***** Extracted information *****

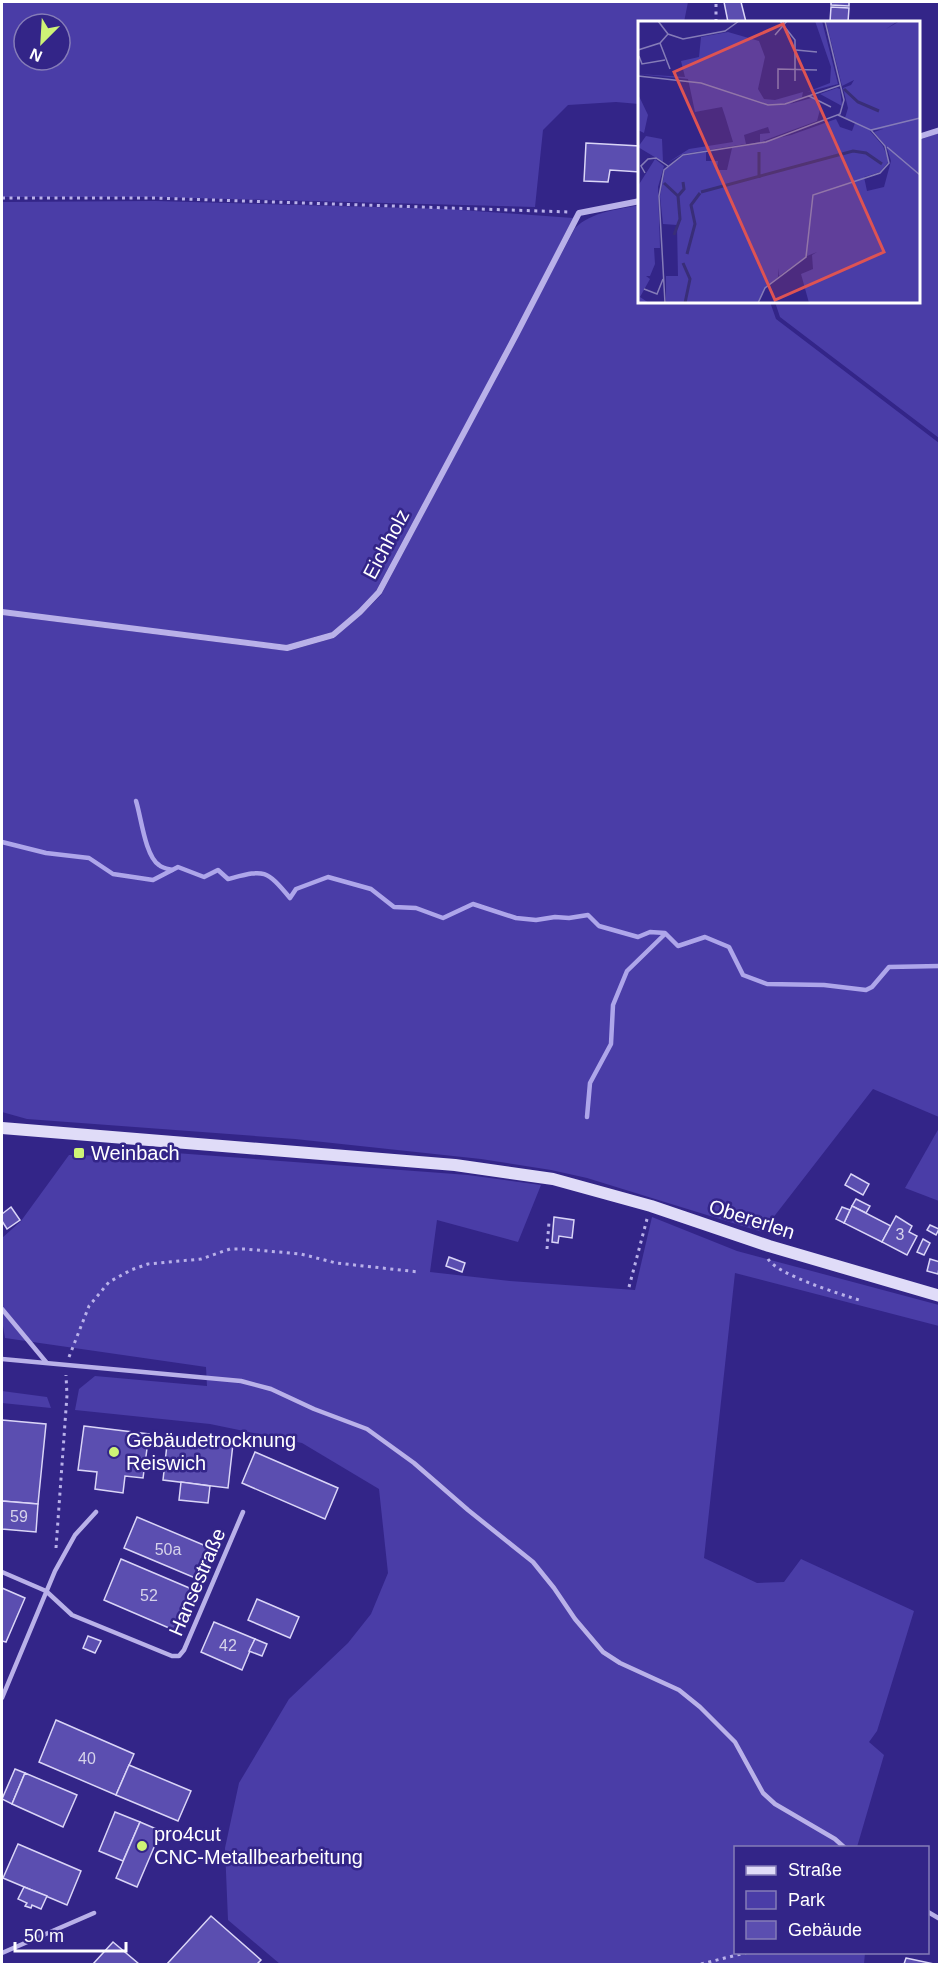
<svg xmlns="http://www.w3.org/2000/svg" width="941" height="1966" font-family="Arial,sans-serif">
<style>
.green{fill:#4a3da7;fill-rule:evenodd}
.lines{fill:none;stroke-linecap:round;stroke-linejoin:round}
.stream{stroke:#aea6ea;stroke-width:4.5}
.building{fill:#5b4eb0;stroke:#dad5f7;stroke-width:1.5}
.path{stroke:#b9b1e9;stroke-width:3;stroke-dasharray:3 4.5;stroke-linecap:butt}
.lane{stroke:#b9b1e9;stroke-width:4.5}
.street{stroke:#b9b1e9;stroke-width:6}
.secondary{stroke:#e0dcf8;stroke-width:12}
.poi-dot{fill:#cef376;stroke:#332588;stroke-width:2}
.labels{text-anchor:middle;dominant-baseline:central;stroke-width:5;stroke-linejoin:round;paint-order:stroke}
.number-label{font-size:16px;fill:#d6d3eb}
.street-label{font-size:20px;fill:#fff;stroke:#332588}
.poi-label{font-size:20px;fill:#fff;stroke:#332588;text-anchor:start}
.inset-river{fill:none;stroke:#392e78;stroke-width:3}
.inset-road{fill:none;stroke:#857cb8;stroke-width:1.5}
.view{fill:#de5353;fill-opacity:0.15;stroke:#de5353;stroke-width:3}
.inset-edge{fill:none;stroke:#fff;stroke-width:3}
</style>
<rect width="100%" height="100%" fill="#332588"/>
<!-- green -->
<g class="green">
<path d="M2 2H688L684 22H640L639 104 616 102 568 105 543 130 535 207 156 197H2ZM24 24H60V60H24Z"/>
<path d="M939 133V438L780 317 775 302H918L919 140Z"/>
<path d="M155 201 447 209 573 218 514 334 376 591 357 611 332 632 287 645 2 610V202Z"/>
<path d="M639 205 640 302H770L776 319 939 443V1117L873 1089 762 1232 587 1178 551 1170 481 1159 295 1139 27 1119 2 1112V615L288 651 334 638 361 615 381 595 575 228C593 211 617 210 639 205Z"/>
<path d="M939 1128V1201L905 1188Z"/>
<path d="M135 1150 468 1175 541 1185 518 1242 437 1220 430 1272 510 1281 635 1290 652 1217 737 1251 939 1305V1326L735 1273 704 1558 757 1583 784 1582 801 1559 914 1611 877 1731 869 1742 884 1755 857 1847 736 1848V1952L865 1953 864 1964H280L228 1920 225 1848 239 1783 289 1699 348 1643 371 1614 388 1573 379 1489 302 1443 210 1424 75 1410 79 1389 95 1376 207 1386 206 1367 5 1338 2 1320V1238L21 1221 69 1155 106 1156Z"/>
<path d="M2 1391 47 1397 51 1408 2 1403Z"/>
</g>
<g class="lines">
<!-- stream -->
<g class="stream">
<path d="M136 801C141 816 145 856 159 865 162 868 168 869 172 870"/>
<path d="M2 842 46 853 89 858 113 874 153 880 178 867 204 877 218 870 228 879C264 870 265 868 290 898L296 889 328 877 371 889 394 907 416 908 443 918 473 904 516 918 536 920 555 917 569 918 588 915 599 926 638 937 650 932 665 933 678 946 705 937 729 947 743 975 767 984 824 985 866 990 872 987 889 967 940 966"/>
<path d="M587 1117 590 1083 611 1044 613 1005 627 971 665 934"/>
</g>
</g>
<!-- building -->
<g class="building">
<path d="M724 2H741L746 22H728Z"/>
<path d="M831 2H849V6L831 5Z"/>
<path d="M831 7 849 8 848 22H830Z"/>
<path d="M586 143 640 146V172L610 170 608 182 584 181Z"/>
<path d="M851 1174 869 1184 863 1195 845 1185Z"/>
<path d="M856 1199 870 1206 866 1213 852 1206Z"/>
<path d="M852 1206 891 1226 882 1242 844 1223Z"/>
<path d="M11 1207 20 1220 7 1229 2 1221V1214Z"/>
<path d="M842 1207 850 1210 844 1223 836 1219Z"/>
<path d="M896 1216 912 1226 909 1232 917 1236 907 1255 882 1242Z"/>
<path d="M554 1217 574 1220 572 1238 559 1236 558 1243 552 1242Z"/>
<path d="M930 1225 939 1229 936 1235 927 1230Z"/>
<path d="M923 1239 930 1243 924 1255 917 1252Z"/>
<path d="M449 1257 465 1263 462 1272 446 1266Z"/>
<path d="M930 1259 940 1262 938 1274 927 1271Z"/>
<path d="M2 1420 46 1424 38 1504 2 1501Z"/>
<path d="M84 1426 149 1434 143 1478 125 1476 123 1493 95 1489 97 1472 78 1470Z"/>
<path d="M168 1436 233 1444 228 1488 163 1480Z"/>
<path d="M255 1452 338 1488 325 1519 242 1483Z"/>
<path d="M181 1482 210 1486 208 1503 179 1500Z"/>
<path d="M2 1501 38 1504 36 1532 2 1529Z"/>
<path d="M137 1517 213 1549 200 1580 124 1548Z"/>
<path d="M121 1559 194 1590 176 1631 104 1600Z"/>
<path d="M2 1588 25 1598 6 1642 2 1641Z"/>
<path d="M257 1599 299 1617 290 1638 248 1620Z"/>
<path d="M214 1622 255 1639 242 1670 201 1652Z"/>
<path d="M88 1636 101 1641 95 1653 83 1648Z"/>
<path d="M255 1639 267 1644 262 1656 249 1651Z"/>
<path d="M56 1720 134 1754 116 1795 39 1762Z"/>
<path d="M129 1765 191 1791 178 1821 116 1795Z"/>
<path d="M15 1769 25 1773 12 1804 2 1799Z"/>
<path d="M25 1773 77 1795 63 1827 12 1804Z"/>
<path d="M115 1812 140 1822 123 1861 99 1851Z"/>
<path d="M140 1822 161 1831 137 1887 116 1878Z"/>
<path d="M18 1844 81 1871 67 1905 3 1878Z"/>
<path d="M24 1887 47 1896 41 1909 32 1905 31 1908 25 1906 27 1903 18 1899Z"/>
<path d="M211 1916 261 1960 257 1964H167Z"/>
<path d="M113 1942 139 1964H93Z"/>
<path d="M906 1958 934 1964H904Z"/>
</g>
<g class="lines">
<!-- path -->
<g class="path">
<path d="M716 22V2"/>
<path d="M2 198H155L569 212"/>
<path d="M547 1249 549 1222"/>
<path d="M768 1259C778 1275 840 1294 859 1300"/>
<path d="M629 1287 647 1219"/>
<path d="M69 1357 89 1306 109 1282 131 1270 148 1264 201 1259 230 1249H245L301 1254 336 1263 419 1272"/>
<path d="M56 1548 67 1395 66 1375"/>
<path d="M701 1964 749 1952"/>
</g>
<!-- lane -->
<g class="lane">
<path d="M2 1309 46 1362"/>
<path d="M2 1359 241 1381 271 1389 314 1409 367 1429 414 1463 468 1510 533 1562 554 1588 575 1619 603 1652 620 1663 679 1690 700 1707 735 1742 763 1793 775 1804 835 1839 845 1848"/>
<path d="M2 1572 46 1591 72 1615 172 1656H179L184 1650 243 1512"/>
<path d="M2 1698 55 1571 75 1535 96 1512"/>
<path d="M928 1912 940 1919"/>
<path d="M2 1953 94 1913"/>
</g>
<!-- street -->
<g class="street">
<path d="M918 137 940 130"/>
<path d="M2 612 287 648 333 635 360 612 379 592 516 335 579 213 640 201"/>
</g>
<!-- secondary -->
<path class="secondary" d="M2 1128 455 1165 553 1179 651 1206 769 1246 940 1296"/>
</g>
<!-- markers -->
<g class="poi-dot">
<rect x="73" y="1147" width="12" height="12" rx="3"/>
<circle cx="114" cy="1452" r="6"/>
<circle cx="142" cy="1846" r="6"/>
</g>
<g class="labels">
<!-- number labels -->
<g class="number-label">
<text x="900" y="1234">3</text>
<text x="19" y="1516">59</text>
<text x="168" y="1549">50a</text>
<text x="149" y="1595">52</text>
<text x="228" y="1645">42</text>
<text x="87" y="1758">40</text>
</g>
<!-- street labels -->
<g class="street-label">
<text transform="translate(386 544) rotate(-62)">Eichholz</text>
<text transform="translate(752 1219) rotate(18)">Obererlen</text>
<text transform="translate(197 1582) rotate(-67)">Hansestraße</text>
</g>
<!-- poi labels -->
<g class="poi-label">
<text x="91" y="1153">Weinbach</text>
<text x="126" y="1440">Gebäudetrocknung<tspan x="126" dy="23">Reiswich</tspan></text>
<text x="154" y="1834">pro4cut<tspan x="154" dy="23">CNC-Metallbearbeitung</tspan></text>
</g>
</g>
<!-- overview -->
<g transform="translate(638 21)">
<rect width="282" height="282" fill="#332588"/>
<path d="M177 0H184L200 63 169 71 192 62 193 46ZM188 0H260L248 8 262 0H282V282H171L163 253 175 248 174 234 179 231 169 235 141 255V247L140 256 127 267 120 282H28V255H40L39 204 25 203 22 175 27 149 45 135 68 131V140H80L79 149H89L94 127 153 114 198 98 202 106 214 110 217 102 207 97 210 87 205 67 213 64 216 59 204 65ZM245 108 236 111 249 127 253 140 246 166 229 170 226 156 242 151 251 140 245 125 232 110ZM90 11 121 20 127 36 120 68 126 78 137 79 165 71 164 76 152 83 177 76 183 85 179 100 122 121V113L132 112 130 106 106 114 108 123 45 133 29 142 51 128 95 121 87 95 84 86 57 91 50 58 0 53 47 56 43 40 61 36 63 16ZM199 67 202 68 204 85 182 73ZM0 73 10 94 6 112 0 109ZM8 115 24 118 25 141 0 126ZM17 138 26 145 20 166 22 227H16L17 243 12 255H8L12 258 2 276 11 282H0V165Z" fill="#4a3da7" fill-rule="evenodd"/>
<path class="inset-river" d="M206 68 220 81 241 90M121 131V157M26 162 40 175M63 171 215 130 228 132 244 143M36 214 42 198 40 175 46 168 45 161M49 233 57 203 53 184 62 172M45 242 52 258 47 282"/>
<path class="inset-road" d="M20 0 30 13 45 18 87 10 101 0M142 0 157 19V60M137 14 149 0M22 22 32 48M0 29 22 22 30 13M158 29 179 31M1 35 4 43 27 39M0 55 63 62 130 84 147 83 203 64M140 68V48L179 49M171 75 193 86M233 109 282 97M249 126 282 154M7 152 3 145 10 138 18 137 30 145M6 268 19 273 25 258M27 282 21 175 26 149 45 134 128 121 202 93 206 79 187 0M120 282 127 267 168 236 175 174 242 152 251 142 247 125 233 109 200 94"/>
<path class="view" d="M145 3 246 231 137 279 36 51Z"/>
<rect width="282" height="282" class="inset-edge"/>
</g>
<!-- border -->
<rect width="941" height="1966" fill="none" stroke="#ffffff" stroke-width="6"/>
<!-- legend -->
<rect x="734" y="1846" width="195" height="108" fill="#332588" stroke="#857cb8" stroke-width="1.5"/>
<rect x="746" y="1866" width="30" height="9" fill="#e0dcf8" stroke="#857cb8" stroke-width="1.5"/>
<text x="788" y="1876" font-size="18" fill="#ffffff">Straße</text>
<rect x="746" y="1891" width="30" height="18" fill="#4a3da7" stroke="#857cb8" stroke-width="1.5"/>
<text x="788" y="1906" font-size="18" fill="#ffffff">Park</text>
<rect x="746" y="1921" width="30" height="18" fill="#5b4eb0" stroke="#857cb8" stroke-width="1.5"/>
<text x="788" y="1936" font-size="18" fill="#ffffff">Gebäude</text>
<!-- north arrow -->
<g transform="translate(42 42) rotate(204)"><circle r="28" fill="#332588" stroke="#857cb8" stroke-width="1.5"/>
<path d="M0-4.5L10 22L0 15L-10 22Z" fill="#cef376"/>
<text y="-9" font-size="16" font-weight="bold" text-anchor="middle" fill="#ffffff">N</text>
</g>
<!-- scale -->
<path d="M15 1942v9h111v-9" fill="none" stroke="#ffffff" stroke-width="3"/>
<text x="24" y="1942" font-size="18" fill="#ffffff" stroke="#332588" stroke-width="4.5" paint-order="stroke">50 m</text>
</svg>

*****

Exercise objective -
Pull each line containing "linejoin" from the records.

Completed task -
.lines{fill:none;stroke-linecap:round;stroke-linejoin:round}
.labels{text-anchor:middle;dominant-baseline:central;stroke-width:5;stroke-linejoin:round;paint-order:stroke}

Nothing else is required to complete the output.